Mr. Abdelrazik unequivocally rejects the UN's terrorist blacklist portrait of him as the most dangerous Canadian Islamic extremist on the planet. Foreign Affairs Minister Lawrence Cannon labels him a "national security threat."
"Never," he says of accusations that he went to Afghanistan or Chechnya.
But he is quite comfortable explaining where he did go. For the record, he says he went to Egypt in 1992 in a failed effort to meet his mother who was still living in Sudan. After getting a Canadian passport in 1995, he travelled far more. He went to Azerbaijan in 1996, Pakistan in 1997, made hajj, the important Muslim pilgrimage to Mecca in Saudi Arabia in 1998, and went Bosnia in 1999 for humanitarian reasons.
While Mr. Abdelrazik's travels never quite match the accusations against him, they sometimes come close. For instance, he denies the vague claim that he was apparently apprehended or at least identified by Russians in a part of Chechnya in 1999. However, he admits to being in Georgia, a known gateway to Chechnya. The Russian military also controlled parts of Georgia.
Similarly, Mr. Abdelrazik says he was in Pakistan, including Peshawar, gateway to the Taliban heartland of Kandahar in Afghanistan where the Taliban ruled in the late 1990s, but only to study. He denies crossing into Afghanistan or attending any extremist training camps.
"I've never held a gun," he said, "I am not a military person."
At the same time, Mr. Abdelrazik acknowledges he has no evidence, no way of proving or documenting his version of his globetrotting. He has no letters, no postcards, no pictures, no gifts, souvenirs, and - he says - no one who can back up the accounts of his travels.

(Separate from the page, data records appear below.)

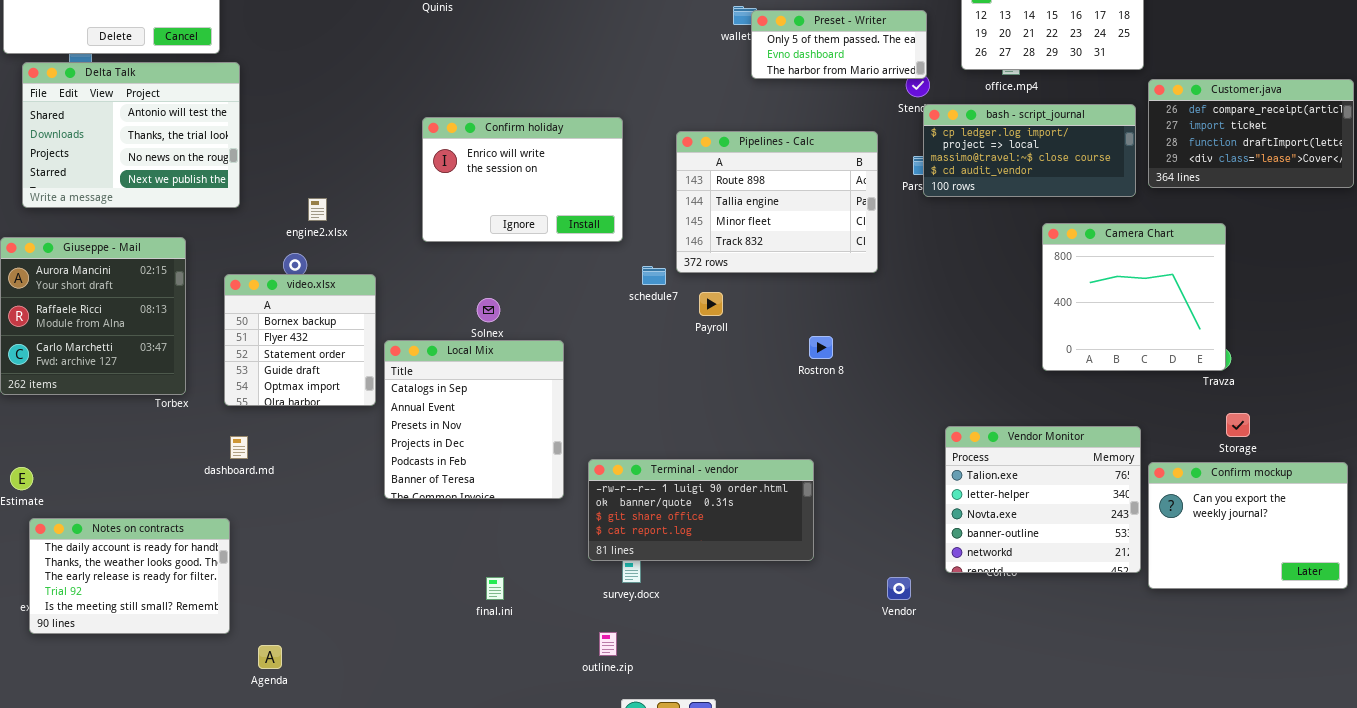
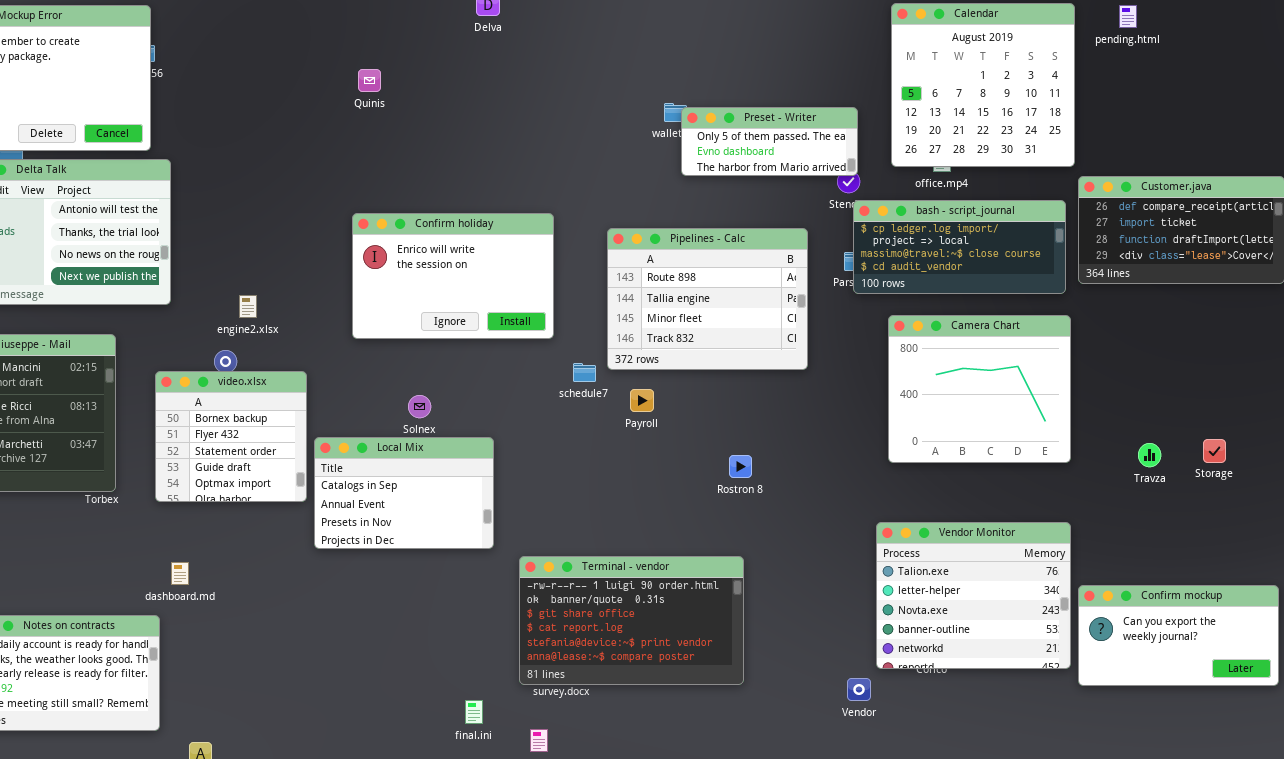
Camera Chart: [1042,223,1226,371] -> [888,315,1071,463], moved
Rostron 8: [809,336,833,359] -> [729,455,752,478], moved
Local Mix: [384,340,564,499] -> [314,437,494,549], resized
Storage: [1226,413,1250,437] -> [1203,439,1226,463], moved
dashboard.md: [230,436,248,459] -> [171,562,189,585], moved
Terminal - vendor: [588,459,814,561] -> [519,556,744,685], resized
Confirm mockup: [1148,462,1348,589] -> [1078,585,1279,686], resized
final.ini: [486,577,504,600] -> [465,700,483,724], moved
Vendor: [887,577,911,600] -> [847,678,871,701], moved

He challenges the suggestion that he needs to account for his wanderings; angrily pointing out that the accusations against him are both anonymous and lacking in detail.
Ever since I was imprisoned in Sudan "I asked for a trial," he says.

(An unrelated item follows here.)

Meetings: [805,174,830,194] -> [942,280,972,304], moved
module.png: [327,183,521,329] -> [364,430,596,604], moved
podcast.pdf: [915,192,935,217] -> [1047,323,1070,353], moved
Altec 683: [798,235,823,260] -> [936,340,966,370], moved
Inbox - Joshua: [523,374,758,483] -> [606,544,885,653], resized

"I will face charges anywhere, but someone needs to … produce evidence, not just have allegations."
Mr. Abdelrazik has flat refutations for accusations he knows Osama bin Laden, or his lieutenant Abu Zubaydah, held at Guantanamo and who after being waterboarded more than 80 times is believed to have fingered Mr. Abdelrazik and scores of others as key operatives.

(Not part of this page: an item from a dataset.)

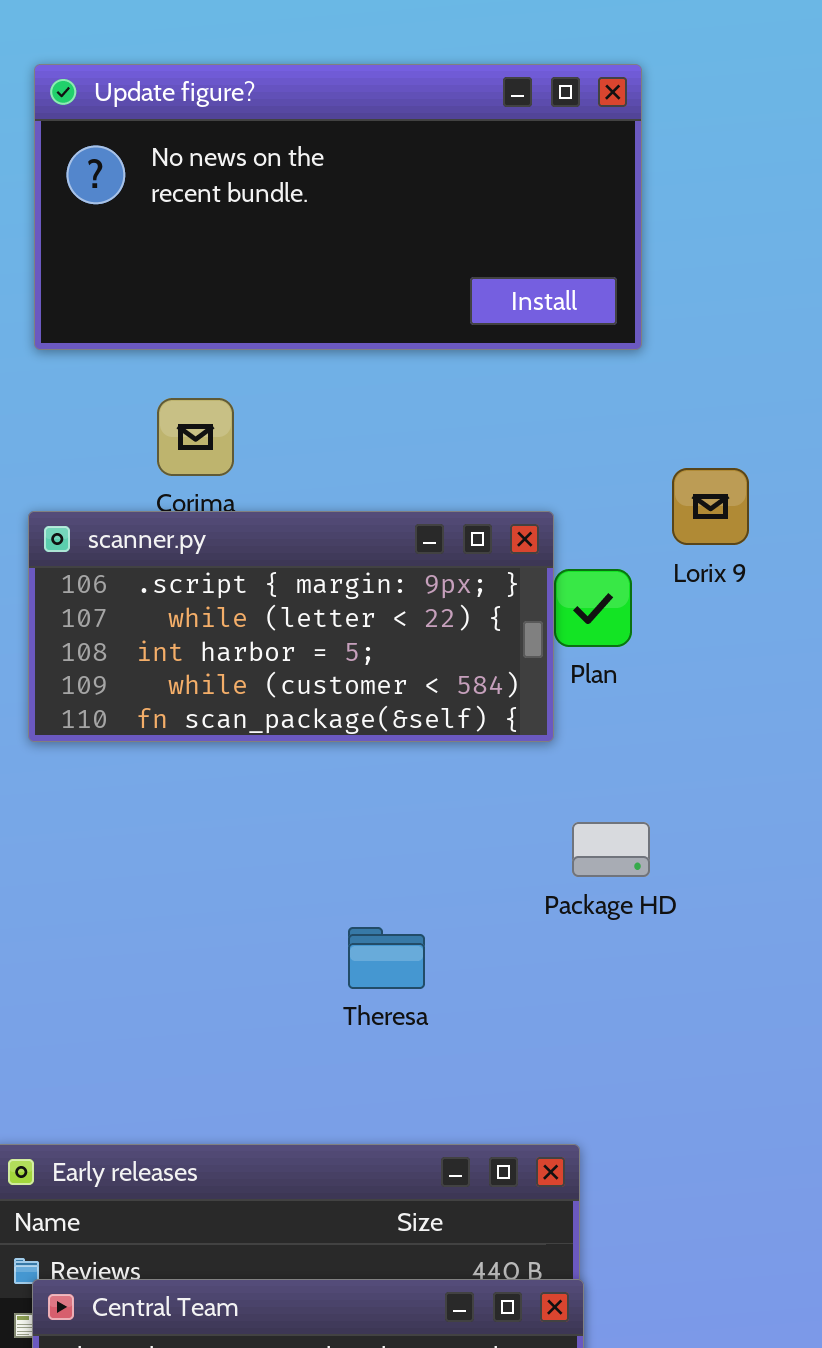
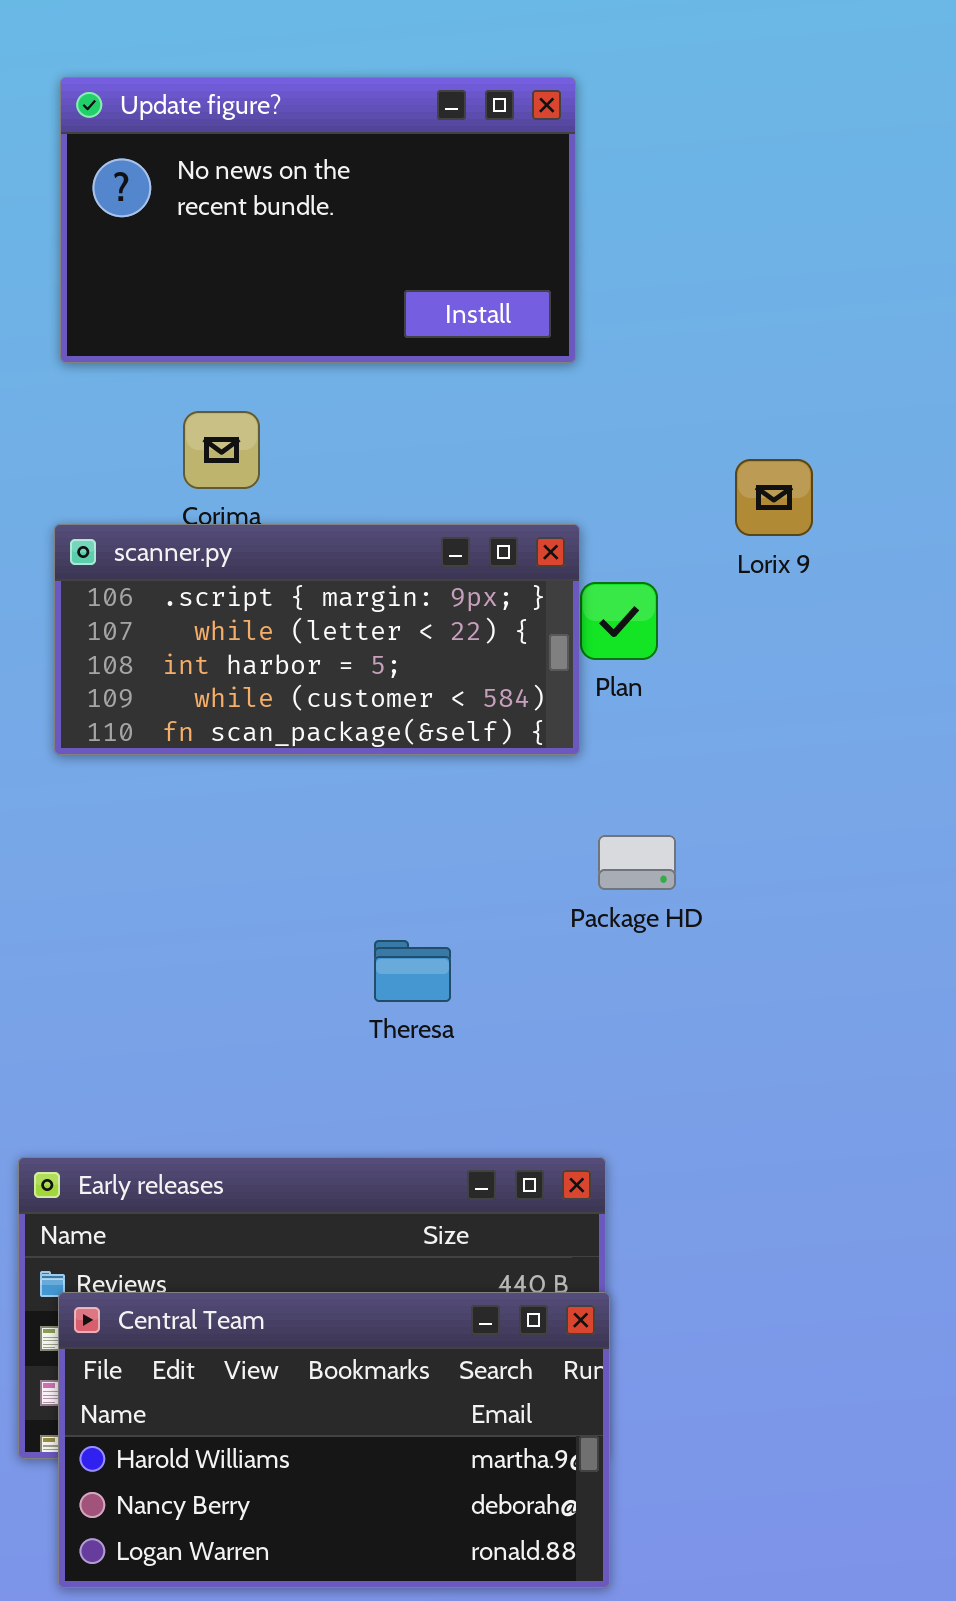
Update figure?: [34,64,642,350] -> [60,77,576,363], resized
Lorix 9: [672,468,749,545] -> [735,459,813,536], moved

Mr. Abdelrazik's denials echo his previously sworn statements and he won't speculate on how antiterrorist agents came to regard him as a key al-Qaeda figure.
Mr. Abdelrazik has never been charged with a crime, either in Canada, the United States or Sudan. CSIS and the RCMP confirmed in writing they have no open or substantial files on him.
But the ambiguity remains. He won't, for instance, say what he was doing, nor who funded him, nor name which - if any - organization he worked with during his humanitarian travels.
When asked for details about which charities he worked for, how he funded his travel or proof of the trips, he replied testily. "I don't want to talk about it," a line he uses repeatedly when asked about the backing for his humanitarian work.
After consulting with his lawyers, Mr. Abdelrazik authorized the following statement: "My humanitarian trips abroad were funded by my religious work as a Muslim healer in Montreal and also through donations from many individuals in the Muslim community. I do not feel comfortable disclosing the names of these donors because I do not want them to appear on lists," it says.
And so, the two versions of Mr. Abdelrazik's life over the past 15 years - his vague but benign account and the sinister but equally undocumented version from shadowy state agents - remain unreconciled.